[Goal of the exercise]
From the material below, list every line containing "LUNES".

[Available data]

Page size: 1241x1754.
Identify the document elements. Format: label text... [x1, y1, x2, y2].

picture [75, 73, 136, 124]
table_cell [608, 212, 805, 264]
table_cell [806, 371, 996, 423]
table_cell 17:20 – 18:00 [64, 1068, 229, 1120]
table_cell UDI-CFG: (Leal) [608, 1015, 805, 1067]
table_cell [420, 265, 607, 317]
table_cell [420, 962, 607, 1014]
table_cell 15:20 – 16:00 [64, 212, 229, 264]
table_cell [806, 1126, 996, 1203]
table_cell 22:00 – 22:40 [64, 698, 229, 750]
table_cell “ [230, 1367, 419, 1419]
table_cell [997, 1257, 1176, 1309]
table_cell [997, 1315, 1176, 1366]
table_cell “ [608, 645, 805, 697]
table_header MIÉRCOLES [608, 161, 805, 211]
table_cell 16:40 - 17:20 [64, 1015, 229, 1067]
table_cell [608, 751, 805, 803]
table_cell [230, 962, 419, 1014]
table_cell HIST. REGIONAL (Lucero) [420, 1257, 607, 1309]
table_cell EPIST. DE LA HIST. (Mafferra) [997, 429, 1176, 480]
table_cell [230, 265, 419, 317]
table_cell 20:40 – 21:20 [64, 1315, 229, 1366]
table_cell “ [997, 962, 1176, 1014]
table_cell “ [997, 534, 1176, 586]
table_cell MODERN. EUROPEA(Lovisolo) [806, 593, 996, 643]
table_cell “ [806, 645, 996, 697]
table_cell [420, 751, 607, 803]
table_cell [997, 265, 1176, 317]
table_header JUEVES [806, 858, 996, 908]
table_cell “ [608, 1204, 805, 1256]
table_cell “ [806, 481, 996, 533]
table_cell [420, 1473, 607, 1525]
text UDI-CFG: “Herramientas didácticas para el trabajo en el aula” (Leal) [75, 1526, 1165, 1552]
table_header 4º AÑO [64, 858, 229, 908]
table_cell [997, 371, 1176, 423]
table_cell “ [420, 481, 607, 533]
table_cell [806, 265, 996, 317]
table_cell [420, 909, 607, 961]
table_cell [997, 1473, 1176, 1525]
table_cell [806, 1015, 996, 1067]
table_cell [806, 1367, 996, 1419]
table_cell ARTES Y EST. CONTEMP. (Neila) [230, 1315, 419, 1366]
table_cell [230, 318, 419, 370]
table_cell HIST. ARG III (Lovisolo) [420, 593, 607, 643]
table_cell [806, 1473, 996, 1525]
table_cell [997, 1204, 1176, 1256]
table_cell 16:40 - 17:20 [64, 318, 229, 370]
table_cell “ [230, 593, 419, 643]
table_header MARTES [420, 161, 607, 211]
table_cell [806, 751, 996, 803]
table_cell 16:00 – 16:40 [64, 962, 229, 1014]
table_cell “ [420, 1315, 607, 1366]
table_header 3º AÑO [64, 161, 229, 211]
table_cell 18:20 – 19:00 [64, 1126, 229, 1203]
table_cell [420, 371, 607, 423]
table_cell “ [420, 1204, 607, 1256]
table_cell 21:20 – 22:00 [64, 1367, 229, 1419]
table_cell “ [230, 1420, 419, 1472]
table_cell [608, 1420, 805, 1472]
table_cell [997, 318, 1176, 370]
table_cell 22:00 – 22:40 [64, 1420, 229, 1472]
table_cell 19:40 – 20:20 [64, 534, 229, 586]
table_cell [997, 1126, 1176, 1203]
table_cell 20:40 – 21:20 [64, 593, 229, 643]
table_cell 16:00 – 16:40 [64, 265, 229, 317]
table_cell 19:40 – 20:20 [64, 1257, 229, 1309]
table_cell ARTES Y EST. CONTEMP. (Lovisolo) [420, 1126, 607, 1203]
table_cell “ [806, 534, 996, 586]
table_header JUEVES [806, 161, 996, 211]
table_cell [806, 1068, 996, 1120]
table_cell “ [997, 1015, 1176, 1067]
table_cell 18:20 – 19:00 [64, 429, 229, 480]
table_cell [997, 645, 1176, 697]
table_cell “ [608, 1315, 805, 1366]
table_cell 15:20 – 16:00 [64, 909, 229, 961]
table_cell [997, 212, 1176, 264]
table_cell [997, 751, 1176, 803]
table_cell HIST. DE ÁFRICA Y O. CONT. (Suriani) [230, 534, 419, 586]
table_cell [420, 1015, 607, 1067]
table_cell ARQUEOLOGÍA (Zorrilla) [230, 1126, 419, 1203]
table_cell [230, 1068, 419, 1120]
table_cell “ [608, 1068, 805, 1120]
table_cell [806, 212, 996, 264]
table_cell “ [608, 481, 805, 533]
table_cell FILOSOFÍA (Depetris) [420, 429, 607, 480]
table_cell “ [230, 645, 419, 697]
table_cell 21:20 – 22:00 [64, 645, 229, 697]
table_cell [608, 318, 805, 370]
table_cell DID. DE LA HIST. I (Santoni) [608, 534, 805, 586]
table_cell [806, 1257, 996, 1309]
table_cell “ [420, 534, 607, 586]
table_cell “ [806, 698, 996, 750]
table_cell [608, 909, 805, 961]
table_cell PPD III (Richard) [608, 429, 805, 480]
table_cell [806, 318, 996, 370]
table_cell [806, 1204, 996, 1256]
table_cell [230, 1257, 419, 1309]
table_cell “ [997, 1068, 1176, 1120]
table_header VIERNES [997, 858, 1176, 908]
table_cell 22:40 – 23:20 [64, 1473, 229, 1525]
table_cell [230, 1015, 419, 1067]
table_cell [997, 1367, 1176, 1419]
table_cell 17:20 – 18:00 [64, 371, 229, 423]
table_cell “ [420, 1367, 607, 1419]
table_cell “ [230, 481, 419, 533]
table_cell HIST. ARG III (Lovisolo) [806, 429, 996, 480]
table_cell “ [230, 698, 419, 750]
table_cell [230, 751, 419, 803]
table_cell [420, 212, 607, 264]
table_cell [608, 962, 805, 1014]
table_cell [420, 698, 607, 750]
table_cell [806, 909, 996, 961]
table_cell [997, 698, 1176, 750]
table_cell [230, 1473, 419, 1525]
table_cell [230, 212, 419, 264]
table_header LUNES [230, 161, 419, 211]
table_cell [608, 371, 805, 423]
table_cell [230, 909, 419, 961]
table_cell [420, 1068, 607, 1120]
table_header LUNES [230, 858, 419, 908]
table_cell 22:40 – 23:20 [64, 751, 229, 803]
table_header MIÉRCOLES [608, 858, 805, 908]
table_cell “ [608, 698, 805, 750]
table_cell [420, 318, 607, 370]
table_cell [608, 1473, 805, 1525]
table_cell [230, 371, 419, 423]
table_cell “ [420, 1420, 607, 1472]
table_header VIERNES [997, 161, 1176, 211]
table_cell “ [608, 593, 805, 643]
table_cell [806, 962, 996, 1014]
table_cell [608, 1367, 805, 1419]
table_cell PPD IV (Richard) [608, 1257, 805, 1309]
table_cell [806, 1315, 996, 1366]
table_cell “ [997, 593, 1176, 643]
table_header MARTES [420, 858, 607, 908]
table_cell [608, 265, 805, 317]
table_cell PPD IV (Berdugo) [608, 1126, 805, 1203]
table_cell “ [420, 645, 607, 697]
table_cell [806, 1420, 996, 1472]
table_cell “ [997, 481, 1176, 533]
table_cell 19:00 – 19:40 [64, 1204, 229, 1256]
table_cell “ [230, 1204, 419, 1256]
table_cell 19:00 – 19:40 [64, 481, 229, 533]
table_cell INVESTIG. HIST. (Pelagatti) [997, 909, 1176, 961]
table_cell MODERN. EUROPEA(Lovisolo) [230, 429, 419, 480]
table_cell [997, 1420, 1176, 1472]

[Answer below]
table_header LUNES [230, 161, 419, 211]
table_header LUNES [230, 858, 419, 908]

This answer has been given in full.